Return of the warm!
The warmer end of Spring is approaching – the storms are still here and the rain is occasional, but the heat is coming in. There are now days above 30*C and all of my meals need to be eaten out on the grass in the sun. Eating outside is the best, especially because I can eat like a frickin pig and the spill-over will just go on the lawn for the ants. Thanks, ants!
With the return of warmth, we also get the return of cucumbers, tomatoes and corn (as well as mangoes and all of the good fruits of Summer). Whenever I combine these veg, I start to think Mexican food – fiery spices and fresh, clean crispy crunch. I’m even starting to like avocadoes, so there’s a big blob of new season avocado in the mix somewhere (I acclimatised myself by eating avo on vegemite toast).
Today’s Mexican feast bowl, nourishing and fresh, uses Oyster mushroom as a chicken replacement. Interestingly, they aren’t even Oyster mushrooms! They’re Trumpet Mushrooms, and the packs are just mislabelled. They contain antioxidants, selenium and a cholesterol blocker. Plus, they are rubbery and thick with a mild flavour, making them a perfect chicken replacement in dishes like this (I have used for many similar applications because this is a versatile shroom).
I’m still waiting to hear back about my recent job interview. I realise that since it is so long since, it isn’t likely I have been successful, but would very much like the official letter so I can put it to rest. My eyes are sore from staring at my email inbox, and I get stressed in the tummy, which messes up my digestion for days. It’s been nearly two weeks and I’m getting better but the digestion issues suck. Plus all of the binge eating and other junk that my emotions make me do. So crazy.
But this dish – what is it?
Well, it’s a bunch of stuff, as you can see. It probably throws you off but I am using Thai rice, which is purple. I haven’t added any weird shit to it, that’s just nature.

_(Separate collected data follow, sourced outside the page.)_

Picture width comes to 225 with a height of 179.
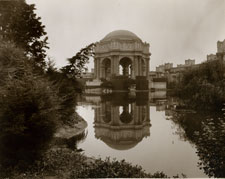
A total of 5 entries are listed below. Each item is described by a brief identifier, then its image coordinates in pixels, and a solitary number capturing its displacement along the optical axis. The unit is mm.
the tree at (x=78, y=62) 12977
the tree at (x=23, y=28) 12945
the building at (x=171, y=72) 91775
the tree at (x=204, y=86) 20781
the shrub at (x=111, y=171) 6908
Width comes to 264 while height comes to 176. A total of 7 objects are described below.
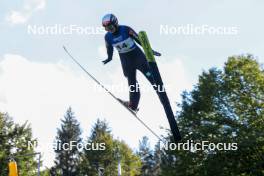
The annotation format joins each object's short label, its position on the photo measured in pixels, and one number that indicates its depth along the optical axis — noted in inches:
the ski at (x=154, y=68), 422.0
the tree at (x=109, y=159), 2444.6
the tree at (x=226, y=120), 1064.2
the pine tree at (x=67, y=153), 2566.4
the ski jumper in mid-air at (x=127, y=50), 429.0
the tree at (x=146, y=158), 3408.0
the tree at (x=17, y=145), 1827.0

There’s an avocado blob with coriander and onions. Fresh veg. Roasted corn and tomatoes. Plus spiced mushrooms, cooked in the frying pan. If you have a BBQ, the corn, tomatoes and mushroom could all be cooked on there, grill styles. But I don’t have one, so the tomatoes and corn were grilled in the over, and therefore FA actually grilled.
- 4 Trumpet Mushrooms, sliced diagonally
- 2 TB olive oil
- 1 tsp smoked paprika
- 1 tsp cumin powder
- 1 tsp coriander powder
- ½ tsp dried oregano
- ½ tsp garlic (granules or minced)
- ½ tsp cayenne pepper or chilli flakes
- 2 corn cobs
- Tomatoes - 2 handfuls
- 2 tsp olive oil
- 2 avocadoes, mashed
- 1 spring onion, sliced finely
- Coriander – handful, chopped
- ½ lime, juiced
- Fresh coriander
- Spring onion, sliced thinly
- Boiled rice
- Capsicum, sliced
- Cucumber, sliced
- In a large bowl, coat the mushrooms in the oil by gently tossing. Once coated, sprinkle over the herbs/spices and gently toss to evenly coat. Set aside.
- Coat the corn in a little oil (or butter!) and plus on the oven grilled. Grill for 15 minutes (or until it browns) and then add the tomatoes. Grill for another 10 minutes, checking for burning.
- Meanwhile, heat the frying pan and cook the mushroom. Try to place on a single layer, so all pieces have contact with the pan. Let cook. As it cooks, they’ll shrink so there’s more room. Flip the pieces and allow them to char slightly. If it gets too hot, then add a little water to the pan.
- Mix the avocado with the coriander, onion and lime. Let sit for a minute will you place the serving veg/rice on the plate.
- Add the corn, tomatoes and mushroom to the plate, then dollop on the guac. Serve!